Duckdb as an alternative to postgres for analytics?

Does some developer looked at duckdb and parquet files as an alternative to the current postgres implementation ?

exemple

I’ve extracted as is the analytics tables to parquet

INSTALL postgres;
LOAD postgres;

ATTACH 'postgresql://user:password@dbhost:5432/dhis' AS dhis_source (TYPE postgres);


COPY (SELECT * FROM dhis_source.analytics_2016) TO 'analytics_2016.parquet' (FORMAT PARQUET);
COPY (SELECT * FROM dhis_source.analytics_2017) TO 'analytics_2017.parquet' (FORMAT PARQUET);
COPY (SELECT * FROM dhis_source.analytics_2018) TO 'analytics_2018.parquet' (FORMAT PARQUET);
COPY (SELECT * FROM dhis_source.analytics_2019) TO 'analytics_2019.parquet' (FORMAT PARQUET);
COPY (SELECT * FROM dhis_source.analytics_2020) TO 'analytics_2020.parquet' (FORMAT PARQUET);
COPY (SELECT * FROM dhis_source.analytics_2021) TO 'analytics_2021.parquet' (FORMAT PARQUET);
COPY (SELECT * FROM dhis_source.analytics_2022) TO 'analytics_2022.parquet' (FORMAT PARQUET);
COPY (SELECT * FROM dhis_source.analytics_2023) TO 'analytics_2023.parquet' (FORMAT PARQUET);
COPY (SELECT * FROM dhis_source.analytics_2024) TO 'analytics_2024.parquet' (FORMAT PARQUET);
COPY (SELECT * FROM dhis_source.analytics_2025) TO 'analytics_2025.parquet' (FORMAT PARQUET);


COPY (SELECT * FROM dhis_source._periodstructure) TO 'periodstructure.parquet' (FORMAT PARQUET);
COPY (SELECT * FROM dhis_source._orgunitstructure) TO 'orgunitstructure.parquet' (FORMAT PARQUET);
COPY (SELECT * FROM dhis_source._dataelementstructure) TO 'dataelementstructure.parquet' (FORMAT PARQUET);
COPY (SELECT * FROM dhis_source._categorystructure) TO 'categorystructure.parquet' (FORMAT PARQUET);

then create

CREATE VIEW analytics AS SELECT * FROM 'analytics_*.parquet';

then run count/sum/… queries on it
the performance are really impressive and much more constant then postgres (not paying price of transaction handling, fetching only what is needed)
there’s a jdbc driver for it.

Hi!

Thank you for testing and sharing with the community. I feel like this could be a conversation in the weekly server-admin group calls with @bobj, @tkipkurgat, and the other server admins? :slight_smile:

Thanks!

well it’s more about the core analytics and so development team.
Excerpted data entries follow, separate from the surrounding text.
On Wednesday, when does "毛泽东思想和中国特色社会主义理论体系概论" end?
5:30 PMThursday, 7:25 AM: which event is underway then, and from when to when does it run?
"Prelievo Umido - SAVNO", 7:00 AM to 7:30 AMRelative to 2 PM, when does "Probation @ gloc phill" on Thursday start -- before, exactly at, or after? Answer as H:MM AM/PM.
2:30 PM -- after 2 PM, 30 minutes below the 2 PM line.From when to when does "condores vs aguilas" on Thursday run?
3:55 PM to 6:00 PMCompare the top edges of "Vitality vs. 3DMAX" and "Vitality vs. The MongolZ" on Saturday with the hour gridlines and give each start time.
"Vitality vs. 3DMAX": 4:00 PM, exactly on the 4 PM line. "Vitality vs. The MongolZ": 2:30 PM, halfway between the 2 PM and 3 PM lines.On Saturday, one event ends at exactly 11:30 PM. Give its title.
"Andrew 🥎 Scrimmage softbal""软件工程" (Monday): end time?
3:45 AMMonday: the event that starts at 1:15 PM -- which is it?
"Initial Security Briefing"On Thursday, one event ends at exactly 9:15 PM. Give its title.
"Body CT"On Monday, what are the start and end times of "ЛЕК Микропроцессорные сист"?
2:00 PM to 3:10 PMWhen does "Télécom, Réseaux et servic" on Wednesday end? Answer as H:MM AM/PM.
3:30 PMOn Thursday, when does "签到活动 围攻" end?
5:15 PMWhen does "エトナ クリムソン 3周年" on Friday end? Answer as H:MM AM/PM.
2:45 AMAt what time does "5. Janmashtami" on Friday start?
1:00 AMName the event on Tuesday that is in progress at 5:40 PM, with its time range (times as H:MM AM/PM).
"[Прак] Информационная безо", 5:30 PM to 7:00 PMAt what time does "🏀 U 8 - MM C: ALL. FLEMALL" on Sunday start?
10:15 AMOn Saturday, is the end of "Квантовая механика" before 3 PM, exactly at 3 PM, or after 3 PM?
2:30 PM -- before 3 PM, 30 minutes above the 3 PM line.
Apparently there are some development around clickhouse or doris.
Is this an upcoming replacement or just for the built in analytics usage ?

Hi @Stephan_Mestach

So is ClickHouse the same suggestion or is Duckdb better? I see that the feature was created in November 2024: Jira

In the related ticket you can read, “To allow for other database platforms than PostgreSQL, a new abstraction layer for managing tables, columns and indexes should be introduced in the analytics backend. This abstraction layer should include a data model for database entities like tables, columns and indexes, and a SQL builder for creating compatible SQL statements for each supported database platform.” by @Lars . :slight_smile:

Clickhouse and duckdb are a bit similar to make queries “count/sum/avg/group by/…” much faster.

So from the jira it’s really a new “implementation” for the analytics generation/queries.

Do you know if it’s already partially released/used in production ?
My guess it’s not yet since support is not full for events/trackers.

For version 42, support includes data elements, aggregate indicators and reporting rates.
Support for event data elements and program indicators is targeted for version 43.
Jira

I’m trying to get clickhouse working but the documentation is a bit sparse with dhis 2.42.4
I found doris docker compose but no clickhouse equivalent in the dhis2 repository.

I’m struggling with the initial setup

  • database creation
  • access rights

so I guess some initialization should happen before dhis2 connects to it for org.hisp.dhis.db.init.AnalyticsDatabaseInit to work

[drop named collection if exists "pg_dhis";]; Code: 497. DB::Exception: dhis: Not enough privileges. To execute this query, it's necessary to have the grant DROP NAMED COLLECTION ON pg_dhis. (ACCESS_DENIED) (version 25.12.1.649 (official build))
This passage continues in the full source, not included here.